Directed by Mimi O'Donnell
Reviewed by David Roberts
Theatre Reviews Limited
What is a nice girl to do when her grieving mother insists she keep the promise made to her now deceased father that she would return home from her freshman year of college after the funeral to care for her mother? If the young woman were nineteen it might seem a reasonable and necessary – although temporary – decision: suspend matriculation at college, spend some bereavement time with mum, and return to her studies. Unfortunately, this is not the case In Melissa Ross’s new play “Nice Girl,” currently playing at the Labyrinth Theatre Company. Josephine Rosen (Diane Davis) the nice girl is late thirty-something and never returned to college, never dated, never married and is now – in her words – a spinster. And her mother Francine (Kathryn Kates) is an insufferable and controlling agoraphobic hypochondriac who never encouraged her daughter to return to college and has sacrificed Josephine on the altar of arrested development.
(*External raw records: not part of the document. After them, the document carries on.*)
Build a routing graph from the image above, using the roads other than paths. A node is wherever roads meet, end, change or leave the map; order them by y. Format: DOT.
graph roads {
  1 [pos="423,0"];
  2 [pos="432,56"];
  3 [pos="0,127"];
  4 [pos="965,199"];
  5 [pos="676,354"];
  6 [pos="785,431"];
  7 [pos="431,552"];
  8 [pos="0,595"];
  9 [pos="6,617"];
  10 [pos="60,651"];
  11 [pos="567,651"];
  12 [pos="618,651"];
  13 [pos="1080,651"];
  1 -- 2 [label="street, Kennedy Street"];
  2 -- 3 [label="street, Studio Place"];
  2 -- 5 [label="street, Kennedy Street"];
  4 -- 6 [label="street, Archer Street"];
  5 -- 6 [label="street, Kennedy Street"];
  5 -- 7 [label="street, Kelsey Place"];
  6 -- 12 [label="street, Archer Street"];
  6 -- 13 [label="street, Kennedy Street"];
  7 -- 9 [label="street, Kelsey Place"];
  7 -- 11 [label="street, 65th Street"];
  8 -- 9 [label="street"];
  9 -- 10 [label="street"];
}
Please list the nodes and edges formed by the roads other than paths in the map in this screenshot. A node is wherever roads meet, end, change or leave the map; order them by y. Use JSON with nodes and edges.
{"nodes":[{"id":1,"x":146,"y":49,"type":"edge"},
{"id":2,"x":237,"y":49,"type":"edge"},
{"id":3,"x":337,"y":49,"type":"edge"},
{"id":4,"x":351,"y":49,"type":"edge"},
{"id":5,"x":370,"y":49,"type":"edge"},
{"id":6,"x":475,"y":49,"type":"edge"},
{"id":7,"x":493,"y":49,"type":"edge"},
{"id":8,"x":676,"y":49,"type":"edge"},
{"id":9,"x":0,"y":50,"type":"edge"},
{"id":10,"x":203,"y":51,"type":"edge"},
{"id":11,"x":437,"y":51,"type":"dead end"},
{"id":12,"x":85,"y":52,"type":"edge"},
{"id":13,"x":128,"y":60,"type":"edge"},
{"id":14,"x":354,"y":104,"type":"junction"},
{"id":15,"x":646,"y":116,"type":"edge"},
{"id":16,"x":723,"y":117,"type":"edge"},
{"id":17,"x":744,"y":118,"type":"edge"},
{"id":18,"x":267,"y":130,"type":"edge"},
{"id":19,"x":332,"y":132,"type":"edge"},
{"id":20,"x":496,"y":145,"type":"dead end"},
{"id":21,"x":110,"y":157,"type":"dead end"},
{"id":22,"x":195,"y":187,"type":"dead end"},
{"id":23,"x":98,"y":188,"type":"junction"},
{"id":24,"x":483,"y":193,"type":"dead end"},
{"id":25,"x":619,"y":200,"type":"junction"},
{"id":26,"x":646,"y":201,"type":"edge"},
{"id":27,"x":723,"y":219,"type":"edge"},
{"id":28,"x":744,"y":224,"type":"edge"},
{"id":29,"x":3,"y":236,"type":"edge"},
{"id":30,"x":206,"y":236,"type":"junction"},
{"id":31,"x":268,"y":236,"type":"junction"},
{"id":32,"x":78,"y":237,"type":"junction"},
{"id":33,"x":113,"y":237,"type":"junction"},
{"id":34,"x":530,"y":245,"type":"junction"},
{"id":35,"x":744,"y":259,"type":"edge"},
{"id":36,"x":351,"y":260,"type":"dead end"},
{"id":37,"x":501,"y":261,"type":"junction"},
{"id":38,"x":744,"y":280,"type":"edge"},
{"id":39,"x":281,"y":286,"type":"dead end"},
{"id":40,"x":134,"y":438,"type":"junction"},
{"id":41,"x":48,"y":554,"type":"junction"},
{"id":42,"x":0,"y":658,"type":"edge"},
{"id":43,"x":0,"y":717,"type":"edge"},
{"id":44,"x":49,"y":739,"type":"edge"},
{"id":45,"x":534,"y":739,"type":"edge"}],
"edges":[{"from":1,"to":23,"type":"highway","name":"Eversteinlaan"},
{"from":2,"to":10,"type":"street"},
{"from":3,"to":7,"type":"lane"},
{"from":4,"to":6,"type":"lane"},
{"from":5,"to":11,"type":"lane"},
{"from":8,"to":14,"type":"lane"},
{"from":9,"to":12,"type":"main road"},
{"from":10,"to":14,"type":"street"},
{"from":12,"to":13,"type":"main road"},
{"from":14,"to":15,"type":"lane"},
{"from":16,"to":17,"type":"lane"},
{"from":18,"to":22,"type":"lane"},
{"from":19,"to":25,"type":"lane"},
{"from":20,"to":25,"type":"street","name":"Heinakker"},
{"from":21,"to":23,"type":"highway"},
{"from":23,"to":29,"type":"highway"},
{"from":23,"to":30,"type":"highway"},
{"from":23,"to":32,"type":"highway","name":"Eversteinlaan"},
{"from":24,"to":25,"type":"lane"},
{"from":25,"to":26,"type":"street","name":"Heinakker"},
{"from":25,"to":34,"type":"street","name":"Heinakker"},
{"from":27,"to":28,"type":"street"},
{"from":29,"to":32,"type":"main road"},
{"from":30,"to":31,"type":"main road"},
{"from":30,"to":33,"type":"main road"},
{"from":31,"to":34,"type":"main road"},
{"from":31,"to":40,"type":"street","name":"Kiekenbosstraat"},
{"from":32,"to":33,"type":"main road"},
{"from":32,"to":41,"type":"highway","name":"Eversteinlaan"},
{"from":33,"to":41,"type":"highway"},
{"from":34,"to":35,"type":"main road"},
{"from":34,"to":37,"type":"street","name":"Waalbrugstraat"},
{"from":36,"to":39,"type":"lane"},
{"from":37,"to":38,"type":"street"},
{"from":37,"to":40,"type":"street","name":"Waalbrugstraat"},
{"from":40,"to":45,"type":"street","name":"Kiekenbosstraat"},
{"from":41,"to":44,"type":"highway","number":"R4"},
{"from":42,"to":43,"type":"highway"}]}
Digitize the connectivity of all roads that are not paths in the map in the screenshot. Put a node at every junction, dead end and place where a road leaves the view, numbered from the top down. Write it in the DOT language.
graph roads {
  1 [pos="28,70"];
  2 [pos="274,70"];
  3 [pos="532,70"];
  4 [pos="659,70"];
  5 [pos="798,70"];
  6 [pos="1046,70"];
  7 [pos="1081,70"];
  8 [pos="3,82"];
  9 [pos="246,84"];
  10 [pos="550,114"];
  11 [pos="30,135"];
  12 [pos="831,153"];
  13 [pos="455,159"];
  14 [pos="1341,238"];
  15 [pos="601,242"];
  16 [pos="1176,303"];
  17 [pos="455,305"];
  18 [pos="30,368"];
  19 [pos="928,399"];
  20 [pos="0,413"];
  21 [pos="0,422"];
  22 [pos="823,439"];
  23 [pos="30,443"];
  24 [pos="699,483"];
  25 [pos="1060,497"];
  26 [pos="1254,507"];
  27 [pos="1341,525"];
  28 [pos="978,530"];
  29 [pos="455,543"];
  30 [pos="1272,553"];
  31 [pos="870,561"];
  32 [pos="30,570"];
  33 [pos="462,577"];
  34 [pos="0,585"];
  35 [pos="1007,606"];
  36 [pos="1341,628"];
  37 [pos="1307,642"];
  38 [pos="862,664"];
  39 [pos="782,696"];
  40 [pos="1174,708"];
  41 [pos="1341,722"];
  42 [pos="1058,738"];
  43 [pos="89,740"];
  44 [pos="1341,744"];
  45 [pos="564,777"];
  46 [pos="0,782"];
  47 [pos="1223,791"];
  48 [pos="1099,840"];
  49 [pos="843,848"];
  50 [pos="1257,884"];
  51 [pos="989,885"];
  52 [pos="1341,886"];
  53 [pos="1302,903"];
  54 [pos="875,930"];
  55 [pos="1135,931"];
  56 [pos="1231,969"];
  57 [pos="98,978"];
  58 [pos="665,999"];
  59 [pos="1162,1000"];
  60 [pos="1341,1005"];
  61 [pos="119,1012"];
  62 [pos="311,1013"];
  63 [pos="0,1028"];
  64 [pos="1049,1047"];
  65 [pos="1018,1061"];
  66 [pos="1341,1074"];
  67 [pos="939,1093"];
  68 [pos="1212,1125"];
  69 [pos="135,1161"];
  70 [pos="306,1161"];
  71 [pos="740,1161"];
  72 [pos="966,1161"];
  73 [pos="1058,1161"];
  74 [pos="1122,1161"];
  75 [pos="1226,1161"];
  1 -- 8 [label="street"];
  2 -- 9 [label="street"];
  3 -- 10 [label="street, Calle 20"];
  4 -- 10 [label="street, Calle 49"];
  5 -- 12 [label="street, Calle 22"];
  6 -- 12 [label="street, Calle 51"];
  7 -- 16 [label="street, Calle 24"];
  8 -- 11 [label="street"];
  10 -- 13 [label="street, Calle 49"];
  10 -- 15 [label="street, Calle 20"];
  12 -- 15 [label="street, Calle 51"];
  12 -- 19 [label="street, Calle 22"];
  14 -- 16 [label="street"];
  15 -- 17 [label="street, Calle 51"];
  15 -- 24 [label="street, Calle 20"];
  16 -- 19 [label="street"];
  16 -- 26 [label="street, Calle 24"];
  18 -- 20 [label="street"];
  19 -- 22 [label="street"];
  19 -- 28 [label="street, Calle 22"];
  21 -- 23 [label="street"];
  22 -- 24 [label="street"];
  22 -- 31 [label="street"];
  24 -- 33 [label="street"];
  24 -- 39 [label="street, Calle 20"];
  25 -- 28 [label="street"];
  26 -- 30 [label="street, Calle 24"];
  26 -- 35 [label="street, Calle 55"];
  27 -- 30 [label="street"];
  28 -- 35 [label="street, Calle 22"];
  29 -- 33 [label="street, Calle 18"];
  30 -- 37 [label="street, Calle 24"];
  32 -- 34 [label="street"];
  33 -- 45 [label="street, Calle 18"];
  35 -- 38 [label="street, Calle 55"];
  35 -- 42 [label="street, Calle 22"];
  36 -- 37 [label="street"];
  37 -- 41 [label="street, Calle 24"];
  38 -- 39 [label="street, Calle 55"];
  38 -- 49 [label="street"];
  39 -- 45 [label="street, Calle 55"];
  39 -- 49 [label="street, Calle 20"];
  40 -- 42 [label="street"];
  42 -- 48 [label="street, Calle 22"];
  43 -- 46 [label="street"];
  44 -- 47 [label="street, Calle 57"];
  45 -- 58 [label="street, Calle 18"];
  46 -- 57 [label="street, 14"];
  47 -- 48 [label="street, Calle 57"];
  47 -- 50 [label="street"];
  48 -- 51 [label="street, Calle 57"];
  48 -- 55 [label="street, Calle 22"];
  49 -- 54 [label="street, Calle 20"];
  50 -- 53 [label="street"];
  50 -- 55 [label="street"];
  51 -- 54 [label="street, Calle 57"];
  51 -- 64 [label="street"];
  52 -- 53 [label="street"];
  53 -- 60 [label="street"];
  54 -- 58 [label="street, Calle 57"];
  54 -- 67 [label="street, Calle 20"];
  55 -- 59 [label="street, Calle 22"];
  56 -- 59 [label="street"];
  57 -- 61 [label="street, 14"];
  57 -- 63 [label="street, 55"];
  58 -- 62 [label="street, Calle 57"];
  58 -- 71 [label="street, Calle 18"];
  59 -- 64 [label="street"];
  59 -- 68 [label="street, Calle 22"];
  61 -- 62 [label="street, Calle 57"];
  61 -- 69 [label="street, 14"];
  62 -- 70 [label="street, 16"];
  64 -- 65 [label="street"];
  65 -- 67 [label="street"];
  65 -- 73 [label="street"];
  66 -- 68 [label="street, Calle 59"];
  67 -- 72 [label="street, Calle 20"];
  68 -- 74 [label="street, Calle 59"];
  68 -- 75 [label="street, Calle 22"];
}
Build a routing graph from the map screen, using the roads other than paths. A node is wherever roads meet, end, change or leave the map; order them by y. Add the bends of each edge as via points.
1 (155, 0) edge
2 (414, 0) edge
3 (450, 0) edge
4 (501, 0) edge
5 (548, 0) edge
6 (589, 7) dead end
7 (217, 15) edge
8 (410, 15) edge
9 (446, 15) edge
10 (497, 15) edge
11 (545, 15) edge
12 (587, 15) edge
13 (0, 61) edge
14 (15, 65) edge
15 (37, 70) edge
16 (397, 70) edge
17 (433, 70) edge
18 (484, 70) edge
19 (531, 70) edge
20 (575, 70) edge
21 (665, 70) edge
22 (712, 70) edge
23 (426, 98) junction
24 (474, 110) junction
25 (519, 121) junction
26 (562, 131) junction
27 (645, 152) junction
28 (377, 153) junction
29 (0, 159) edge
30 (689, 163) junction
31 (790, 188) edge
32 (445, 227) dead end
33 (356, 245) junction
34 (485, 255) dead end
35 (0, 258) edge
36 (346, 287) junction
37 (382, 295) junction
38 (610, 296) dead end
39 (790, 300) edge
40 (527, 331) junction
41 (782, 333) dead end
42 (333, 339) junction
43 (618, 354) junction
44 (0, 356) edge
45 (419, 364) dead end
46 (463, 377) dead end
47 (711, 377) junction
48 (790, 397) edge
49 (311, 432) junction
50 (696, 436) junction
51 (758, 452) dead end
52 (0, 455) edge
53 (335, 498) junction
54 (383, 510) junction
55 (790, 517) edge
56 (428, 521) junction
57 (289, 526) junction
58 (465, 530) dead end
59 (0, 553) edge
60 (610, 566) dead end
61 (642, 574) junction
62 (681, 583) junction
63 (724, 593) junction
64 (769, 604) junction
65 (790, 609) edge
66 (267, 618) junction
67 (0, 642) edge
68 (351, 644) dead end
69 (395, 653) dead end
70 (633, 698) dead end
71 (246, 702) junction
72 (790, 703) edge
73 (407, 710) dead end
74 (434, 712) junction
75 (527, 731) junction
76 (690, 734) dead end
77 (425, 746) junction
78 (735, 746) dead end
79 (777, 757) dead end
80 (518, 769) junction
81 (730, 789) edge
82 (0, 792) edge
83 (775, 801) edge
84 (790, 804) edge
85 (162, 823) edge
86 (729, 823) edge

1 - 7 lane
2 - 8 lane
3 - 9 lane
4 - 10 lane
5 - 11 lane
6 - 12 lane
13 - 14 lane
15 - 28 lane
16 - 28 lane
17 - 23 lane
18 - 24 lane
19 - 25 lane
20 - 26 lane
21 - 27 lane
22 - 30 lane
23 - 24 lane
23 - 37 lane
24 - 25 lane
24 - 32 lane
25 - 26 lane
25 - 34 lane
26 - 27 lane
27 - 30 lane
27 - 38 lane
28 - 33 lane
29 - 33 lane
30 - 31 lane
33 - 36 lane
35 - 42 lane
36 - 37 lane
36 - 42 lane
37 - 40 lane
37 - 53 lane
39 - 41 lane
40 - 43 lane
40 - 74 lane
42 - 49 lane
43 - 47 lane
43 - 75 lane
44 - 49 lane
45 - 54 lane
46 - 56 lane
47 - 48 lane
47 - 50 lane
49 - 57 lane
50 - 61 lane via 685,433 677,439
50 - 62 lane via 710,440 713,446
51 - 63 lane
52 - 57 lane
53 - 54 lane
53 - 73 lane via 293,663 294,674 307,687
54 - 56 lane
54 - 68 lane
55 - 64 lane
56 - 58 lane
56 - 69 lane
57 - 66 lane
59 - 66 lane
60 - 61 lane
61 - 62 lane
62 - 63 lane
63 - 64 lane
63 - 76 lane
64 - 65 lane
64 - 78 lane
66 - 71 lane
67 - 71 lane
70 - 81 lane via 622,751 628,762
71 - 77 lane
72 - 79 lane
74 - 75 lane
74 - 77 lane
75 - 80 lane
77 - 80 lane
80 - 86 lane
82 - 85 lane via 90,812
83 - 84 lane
Josephine is part of a dysfunctional extended family that includes her mother, her co-worker Sherry and Sherry’s married (but promising soon-not-to-be) love interest Donny (Nick Cordero). Needing rescue from a string of married cads promising to abandon their loveless marriage to take Sherry to wife, Sherry is certain Donny is the one – after all he’s a neurologist. “He’s like a gynecologist,” Sherry tells Francine, “except he’s for men.” In those few words, playwright Melissa Ross manages to define the wonderful character of Sherry played with a clueless competence by Liv Rooth. Sherry ignites Josephine’s latent desire to be separated and individuated from the clawing claustrophobia of her life with Francine and – combined with a new love interest Josephine finds in the local butcher – pushes Josephine to the tipping point.
It only takes one member of a dysfunctional family system to bring that system to dissolution and in this interesting new play, Josephine is that change agent. No longer willing to be at her mother’s beck and call, she informs her mother she is moving out. That announcement puts Francine’s controlling behavior into hyper drive (perhaps the climax of the dramatic arc) and the falling action – further driven by Josephine’s discovery that her butcher might have a split personality – provides a solid tragi-comedic theatre experience. Directed meticulously but at times unevenly by Mimi O’Donnell, the competent ensemble cast brings rich authentic performances to their characters, each seeking in her or his unique way, to hold on to or discover some semblance of a loving relationship.
Diane Davis brings depth and dimension to her character Josephine. Her ‘nice girl’ is brimming with repressed anger and guilt and Ms. Davis’s performance gives a realistic balance between that bubbling rage and the fear involved in removing the character from the dysfunction. Kathryn Kates is the perfect mother unwilling to let go of her daughter because she refuses to abandon two decades of bereavement and move on with her life. Francine is not a likeable character and sometimes Ms. Kates might ratchet up her character’s controlling demeanor. Nick Cordero’s puppy-eyed Donny is the perfect counterpoint to Sherry’s naiveté and Josephine’s innocence and his performance is solid. Director Mimi O’Donnell might have challenged her cast to deepen the connections between the characters particularly the bittersweet relationship between daughter and mother.
David Meyer’s multipurpose set functions splendidly and makes use of every corner of the Labyrinth Theatre Company’s stage. Sliding and rotating walls function seamlessly and, nicely lighted by Japhy Weideman, these walls envelope the play’s action with authentic charm.
At the play’s end, Josephine waits outside on the porch for her ride to a new life. Someone has promised to help her escape her self-inflicted prison. The audience wonders if the car lights illuminating the driveway are those of her rescue vehicle or perhaps something else Francine has concocted to further delay her daughter’s ascent into adulthood. “Nice Girl” is a delicious bit of theatre well worth the visit.